Kathie Lee Gifford opened up about the power of forgiveness and how it helped her forgive Howard Stern following a decades-long feud.
Kathie Lee Gifford professed the power of forgiveness in a new interview, which she said helped her forgive Howard Stern following a decades-long feud.
The former Today co-host opened up about the surreal experience in an interview with Fox News Digital, recalling that she was floored at listening to a voicemail from the radio personality apologizing to her following years of mistreatment. Gifford, promoting her new book, I Want to Matter: Your Life Is Too Short and Too Precious to Waste, said she had no idea why Stern had it in for her, but the feud stemmed all the way back to June 29, 1995, when she sang the national anthem at Super Bowl XXIX at Hard Rock Stadium in Miami, Florida. It just so happened that her late husband, NFL legend Frank Gifford, was co-hosting the telecast on ABC.
Gifford said she heard booing as she was introduced to the crowd. The booting, Gifford said she later found out, was a directive from Stern to his fans. She found the whole thing perplexing, particularly because she had never encountered Stern and had never listened to his show.
Fast-forward to 2012, the year Stern joined America's Got Talent. Gifford said she heard he was in the Today studio to announce he was joining the talent competition series in season 7 after replacing the departed Piers Morgan. Gifford said her makeup/hair crew had been instructed not to let Gifford anywhere near the studio, given Stern's disdain for Gifford all these years.
But Gifford wasn't having it. Gifford said she decided to walk downstairs and meet with Stern to wish him well. Why?

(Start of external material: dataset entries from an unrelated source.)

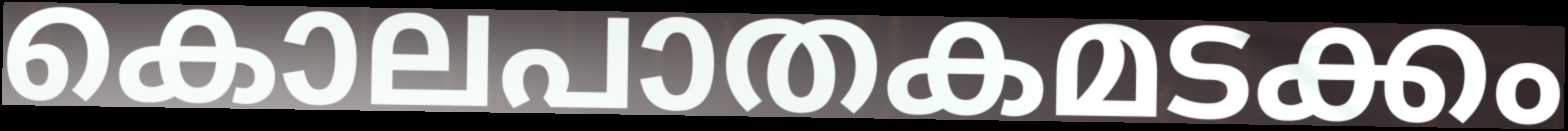
കൊലപാതകമടക്കം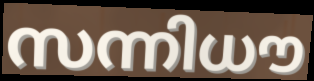
സന്നിധൗ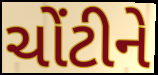
ચોંટીને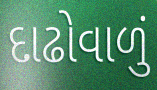
દાઢોવાળુંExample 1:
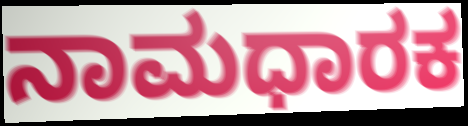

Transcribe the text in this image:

ನಾಮಧಾರಕ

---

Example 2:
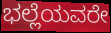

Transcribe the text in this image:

ಭಲ್ಲೆಯವರೇ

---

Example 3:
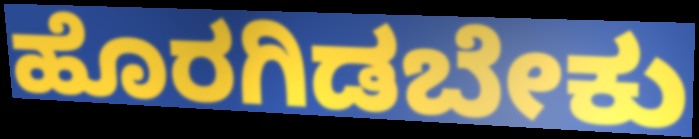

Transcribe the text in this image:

ಹೊರಗಿಡಬೇಕು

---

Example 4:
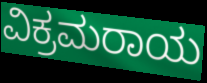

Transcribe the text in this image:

ವಿಕ್ರಮರಾಯ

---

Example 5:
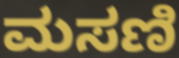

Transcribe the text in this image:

ಮಸಣಿ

"The Lord ... said, 'Kathie, go down and say hello to him, and wish him well with the show,'" she said. "And I said, OK, Lord.' I got up out of my hair and makeup [room]. Those girls had been told, 'Don't let Kathie go anywhere near the studio.' ... I couldn't care less. I go downstairs. They go, 'Where are you going?' I said, 'I'm going to go say hello to Howard.'"
The exchange was brief, but Gifford said she introduced herself and she told him, "'I want to wish you all the best with the new show.'" She then left and went back to the makeup room. When asked why she had done that, Gifford responded, ''God told me to.'"
Later that day, Gifford got on a plane from New York to Los Angeles to attend her son, Cody's, graduation at USC. And that's when she got a call from an "unknown" caller, who left a voicemail. It was Stern.
"He left a voicemail, and he says -- I can't even use the language that he used," she recalled. "It was a lot of F-words, but he was saying, 'I can't believe how nice you were to me. I've been so rude to you and you were so nice. I just need to apologize to you. Please call me.'"
She added, "Once I listened to it, I said to my kids at the table, 'Well, pigs have now officially flown ... [But] I just always believe God can touch anybody's heart ... I'm not allowed to hate anybody that hates me. Once you start praying for people, you can't hate them. Love cannot live where hate does, and it's a very simple thing."
Gifford didn't return the call because she had no idea how to reach him. Later that day, the family was having dinner and another no-caller ID comes through, but this time Gifford knew it was Stern. Her family, however, told her not to take the call. Eventually, Gifford and Stern did connect, and that's when she says Stern apologized.
Forgiveness is a running theme in her new book, which hit bookstores last month. She spoke with ET ahead of the book's release and opened up about how she dealt with her late husband's infidelity and how she forgave him as she refused to give up on her marriage.
"We all make our choices -- he [Frank] made a different one than I did and we all live with them," the former Live with Regis and Kathie Lee host told ET. "But I can live with the choices I have made if I have truly experienced a deep and abiding forgiveness of that person."
Gifford also spoke with ET in 2000 about her decision to stay in her marriage following her late husband's extramarital affairs, sharing that in spite of her anger and heartbreak, she found comfort in her Christian ideals and the thought of keeping their family together.
"If I had run when Frank had his temporary insanity, which he was set up for, let's face it, then our children wouldn't have their father," she said.
Gifford added at the time, "A very dear friend told me when I was going through the hardest time about it, he said, 'If you can't forgive your husband, forgive your children's father.' Too many families break up over something that could be healed if they just stay there and trust God to do a healing in their life."